| Problem to solve |
Recast the lines from all the records below as a single numbered list, skipping any blank lines. Leave the picture markers out of your answer.

Page-level text extractions:
....

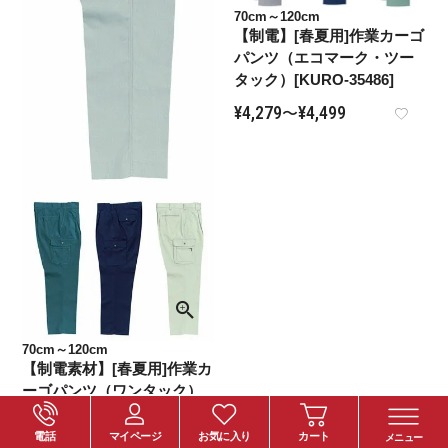
70cm～120cm
【制電】[春夏用]作業カーゴ
パンツ（エコマーク・ツー
タック）[KURO-35486]
¥
4,279
¥
4,499
〜
70cm～120cm
【制電素材】[春夏用]作業カ
ーゴパンツ（ワンタック）
[KURO-35069]
電話
マイページ
お気に入り
カート
メニュー
¥
4,279
¥
4,499
〜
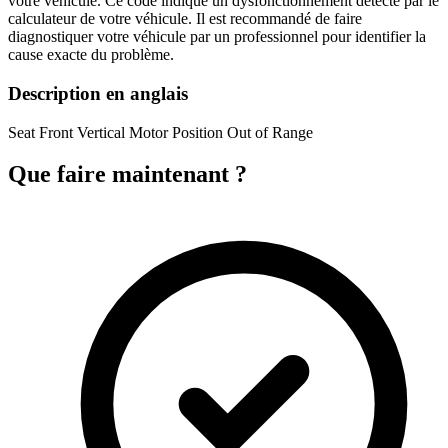
votre véhicule. Ce code indique un dysfonctionnement détecté par le
calculateur de votre véhicule. Il est recommandé de faire
diagnostiquer votre véhicule par un professionnel pour identifier la
cause exacte du problème.
Description en anglais
Seat Front Vertical Motor Position Out of Range
Que faire maintenant ?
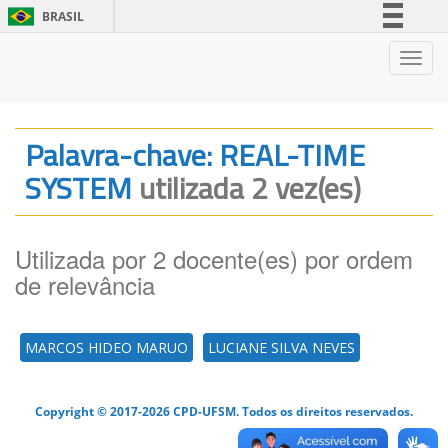
BRASIL
Simplifique!
Nave
Comunica BR
Participe
Acesso à informação
Palavra-chave: REAL-TIME
Legislação
SYSTEM
utilizada 2 vez(es)
Canais
Utilizada por 2 docente(es) por ordem
de relevância
MARCOS HIDEO MARUO
LUCIANE SILVA NEVES
Copyright © 2017-2026 CPD-UFSM. Todos os direitos reservados.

....

| Answer space |
1. 70cm～120cm
2. 【制電】[春夏用]作業カーゴ
3. パンツ（エコマーク・ツー
4. タック）[KURO-35486]
5. ¥
6. 4,279
7. ¥
8. 4,499
9. 〜
10. 70cm～120cm
11. 【制電素材】[春夏用]作業カ
12. ーゴパンツ（ワンタック）
13. [KURO-35069]
14. 電話
15. マイページ
16. お気に入り
17. カート
18. メニュー
19. ¥
20. 4,279
21. ¥
22. 4,499
23. 〜
24. votre véhicule. Ce code indique un dysfonctionnement détecté par le
25. calculateur de votre véhicule. Il est recommandé de faire
26. diagnostiquer votre véhicule par un professionnel pour identifier la
27. cause exacte du problème.
28. Description en anglais
29. Seat Front Vertical Motor Position Out of Range
30. Que faire maintenant ?
31. BRASIL
32. Simplifique!
33. Nave
34. Comunica BR
35. Participe
36. Acesso à informação
37. Palavra-chave: REAL-TIME
38. Legislação
39. SYSTEM
40. utilizada 2 vez(es)
41. Canais
42. Utilizada por 2 docente(es) por ordem
43. de relevância
44. MARCOS HIDEO MARUO
45. LUCIANE SILVA NEVES
46. Copyright © 2017-2026 CPD-UFSM. Todos os direitos reservados.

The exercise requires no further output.